Trabzonspor - Fenerbahçe maçı, sıradan bir lig karşılaşması değil. Bu müsabaka, büyük oranda yaklaşan genel kurulun da kaderini belirleyecek... Neden mi? Anlatalım...

Trabzonspor camiası şu anda ikiye bölünmüş durumda. Bir taraf, mevcut yönetimi destekliyor. Diğer taraf ise sessizce değişim istiyor. İşte maç, tam da bu gergin ortamda oynanacak.

Eğer Trabzonspor, Fenerbahçe'yi yenerse, yönetim derin nefes alacak. "İşte, biz söylemiştik, Şenol Güneş ile doğru yoldayız" diyecek. Galibiyet, genel kurulda onlara büyük avantaj sağlayacak. Üyeler, büyük ihtimalle "kazanan takıma dokunulmaz" mantığıyla mevcut yönetime destek verecekler. Belki yönetimin karşısına aday dahi çıkmayacak!..

Ya Trabzonspor kaybederse?

İşte o zaman kıyamet kopar! Muhalifler, "görüyorsunuz, bu yönetimle olmaz" yaklaşımı, "değişim şart" sloganlarıyla genel kurulu etkilemeye çalışacaklar. Bu durumda, yönetimin işi daha da zorlaşacak.

Kısacası, pazar günkü karşılaşmanın sonucu, sadece 3 puandan ibaret değil. Kazanç ya da kayıp Trabzonspor'un geleceğini de şekillendirecek. Bakalım, Şenol Güneş ve öğrencileri, yönetime ne kadar destek verebilecekler? Yoksa, muhaliflerin ekmeğine yağ mı sürecekler?

Bu boyuttaki bir kulübün geleceğinin böylesi saha sonuçlarına bağlı olması ne kadar doğru? Tartışılır ama maalesef ülkenin gerçeği bu...
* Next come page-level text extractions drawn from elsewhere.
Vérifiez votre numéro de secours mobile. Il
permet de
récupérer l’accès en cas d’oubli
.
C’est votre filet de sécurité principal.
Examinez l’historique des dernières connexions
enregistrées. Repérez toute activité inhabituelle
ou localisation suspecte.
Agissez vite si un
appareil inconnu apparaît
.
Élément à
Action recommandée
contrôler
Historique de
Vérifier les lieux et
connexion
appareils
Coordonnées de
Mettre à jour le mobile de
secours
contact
Çoğunluğa göre futbolda başarı, her şeyin başıdır. Camia mutluysa, yönetim rahattır. İşler kötüyse, o zaman çark tersine döner. İnsanlar homurdanır, yönetime baskı artar... Takımda huzursuzluk seviyesi yükselir..
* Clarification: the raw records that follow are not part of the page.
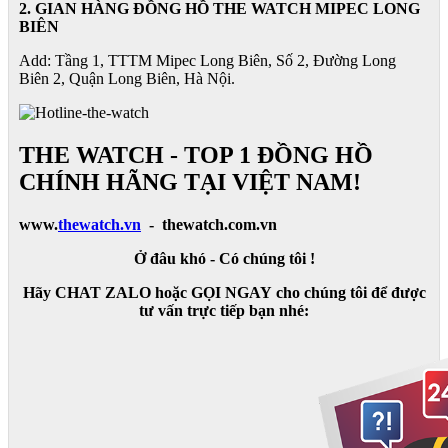
2. GIAN HÀNG ĐỒNG HỒ
THE WATCH
MIPEC LONG
BIÊN
Add: Tầng 1, TTTM Mipec Long Biên, Số 2, Đường Long
Biên 2, Quận Long Biên, Hà Nội.
THE WATCH - TOP 1 ĐỒNG HỒ
CHÍNH HÃNG TẠI VIỆT NAM!
www.
thewatch.vn
- thewatch.com.vn
Ở đâu khó - Có chúng tôi !
Hãy CHAT ZALO hoặc GỌI NGAY cho chúng tôi để được
tư vấn trực tiếp bạn nhé: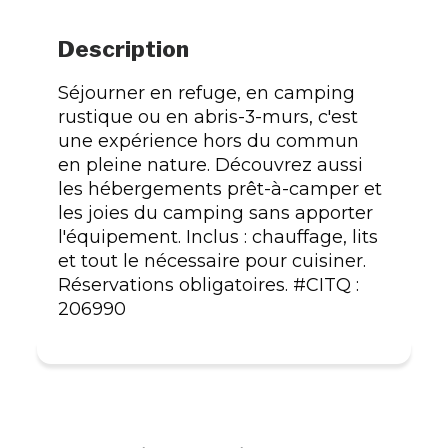
Description
Séjourner en refuge, en camping
rustique ou en abris-3-murs, c'est
une expérience hors du commun
en pleine nature. Découvrez aussi
les hébergements prêt-à-camper et
les joies du camping sans apporter
l'équipement. Inclus : chauffage, lits
et tout le nécessaire pour cuisiner.
Réservations obligatoires. #CITQ :
206990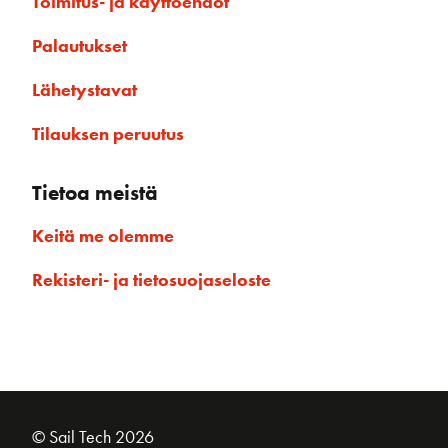
Toimitus- ja käyttöehdot
Palautukset
Lähetystavat
Tilauksen peruutus
Tietoa meistä
Keitä me olemme
Rekisteri- ja tietosuojaseloste
© Sail Tech 2026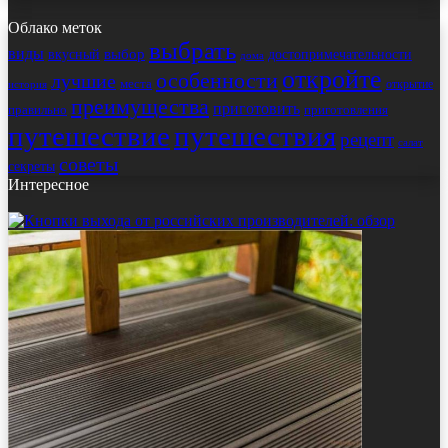
Облако меток
выбрать
виды
выбор
достопримечательности
вкусный
дома
откройте
особенности
лучшие
места
открытие
история
преимущества
приготовить
правильно
приготовления
путешествие
путешествия
рецепт
салат
советы
секреты
Интересное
Bakın bir kaç sezon öncesine... Şampiyonluk geldi.. Şehirde bayram havası vardı. Herkes mutluydu. Artık işler yolunda gitmiyor. Biraz daha böyle devam etse insanlar Şenol Güneş'e bile tahammül edemez hale gelecekler...

Sözün özü, futbol böyle bir oyun. Saha sonuçları, kulüplerin ve kişilerin kaderlerini belirliyor. Başarı varsa güzel. Aksi halde hiçbir şeyin önemi yok.